CBOs — community based organizations — are fascinating organizations and ones from which every nonprofit can learn a valuable lesson: the more time you spend in the street, the bigger your impression and your impact. Many provide outreach programs and direct services outside of their home base; you can find CBO program sites in church basements housing facilities and even storefronts.
A CEO of a community-based organization with several community locations in New York City once told me: “We are a retail business and the more touch we have with the community, the better we do.” I love the analogy: in retail, if you have market presence, you will thrive. Leave yourself in the corner of a strip mall and you will wither on the vine. So, to wit, good retailers operate on the premise of location, location, location. Not only do you invite customer touch but the more visible your brand, the more investment you will attract.
So, if your organization t operates multiple program sites, how can you build a bigger footprint? At a first glance, many organizations offer multiple services in multiple locations. And many fall into the “trap” of looking at each location is unique rather than as a part of a bigger story. In many instances, I have spent time with clients drawing comparisons between programs to identify a bigger footprint to present to a grantmaker.

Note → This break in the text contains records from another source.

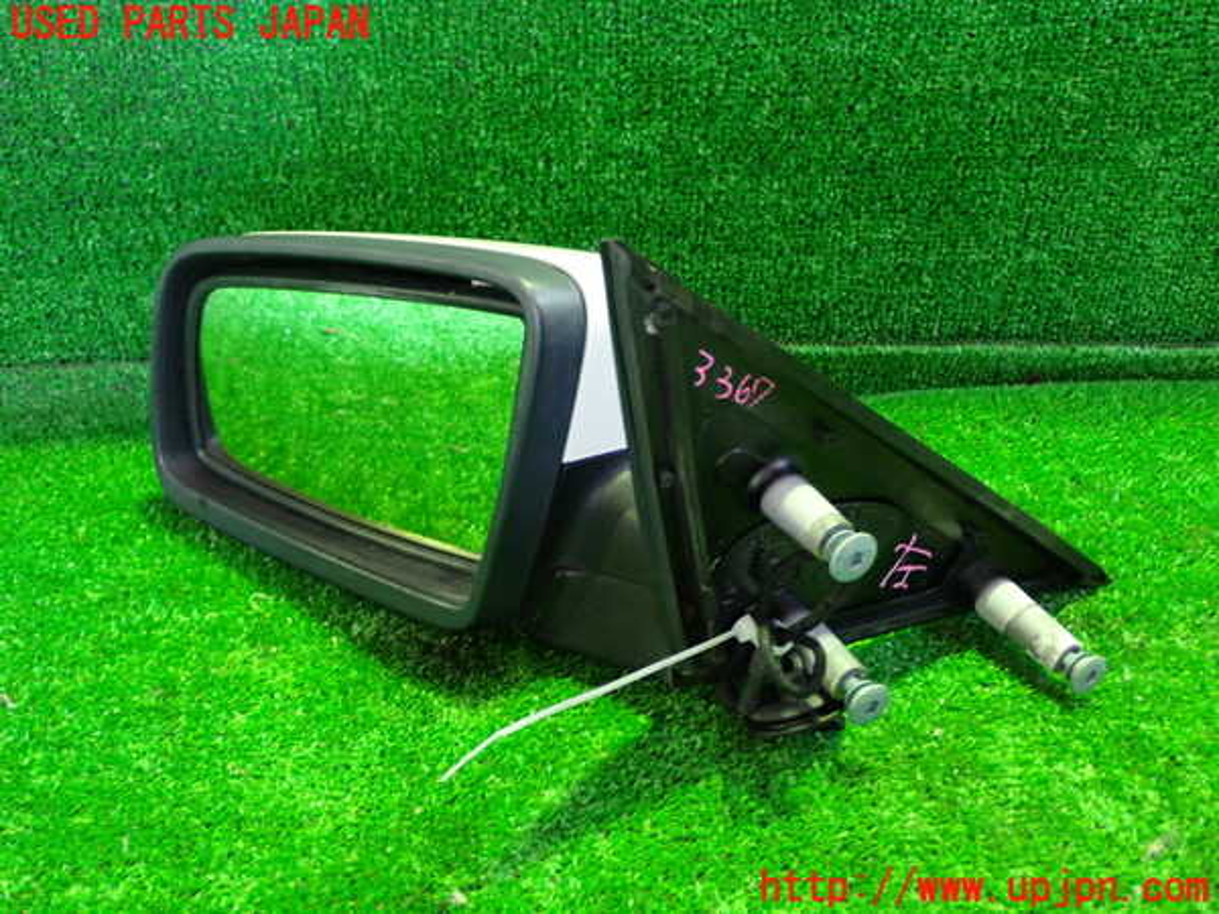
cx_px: 610
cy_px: 457
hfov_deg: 49.0
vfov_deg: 37.7
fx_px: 1338
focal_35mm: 38
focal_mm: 6.83
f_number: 2.7
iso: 800
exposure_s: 1/13
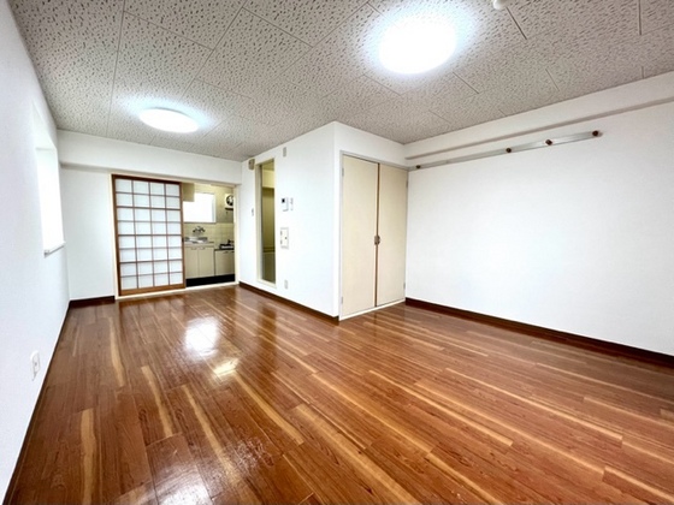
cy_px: 252
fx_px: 253
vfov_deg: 89.9
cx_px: 337
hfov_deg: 106.2
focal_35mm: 13
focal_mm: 1.57
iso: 125
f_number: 1.8
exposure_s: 1/120
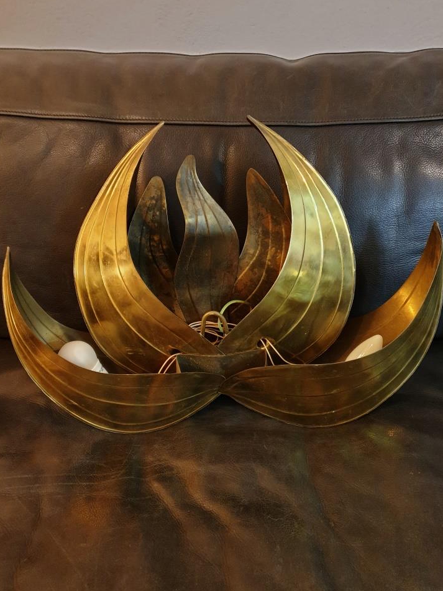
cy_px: 305
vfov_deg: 63.4
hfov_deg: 49.7
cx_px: 215
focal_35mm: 28
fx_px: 478
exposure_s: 1/33
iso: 320
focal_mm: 4.3
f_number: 1.5
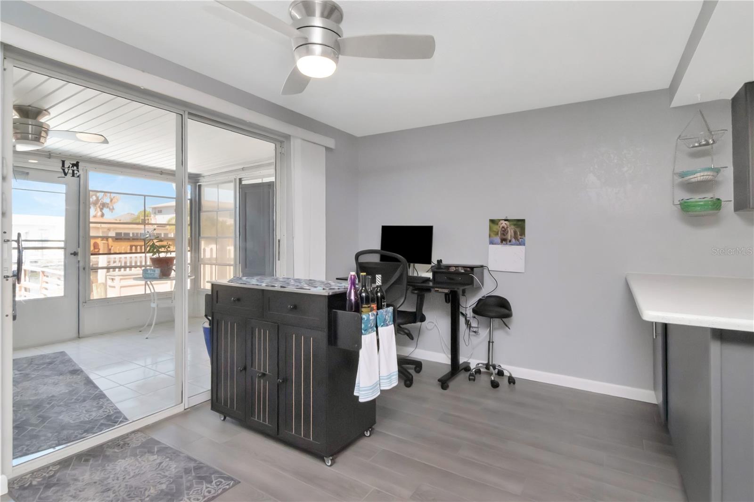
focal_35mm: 16
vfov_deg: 72.0
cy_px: 251
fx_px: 345
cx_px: 377
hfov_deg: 95.0
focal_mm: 11
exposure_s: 1/200
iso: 1600
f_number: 10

- Tutorial programs at 3 satellite locations becomes a single program with common goals and objectives replicated in three places.
- Education programs in eight schools are now described as elements of a unified education initiative based on nonprofit/school partnerships with the ultimate goal of moving high school students into college
And building a bigger footprint is not just about changing perceptions. As you recast and re-frame the program in your proposals, sometimes the organizational strategy begins to shift. In the case of the second program above, as a result of re-imagining their education work as falling under one umbrella, the organization is now reaching into new communities, building new partnerships, reaching even more students. This bigger footprint has provided stronger results and is opening up new opportunities — which both combine to create interest among larger foundations and excitement from existing donors.
In these cases and many others, a smaller organization that has a good reputation, solid community connections and a firm toehold in the community has a fine opportunity to present a bigger footprint. So fine, in fact, that the footprint doesn’t necessarily have to be built. The imprint is there; you just need to fill the space between the lines.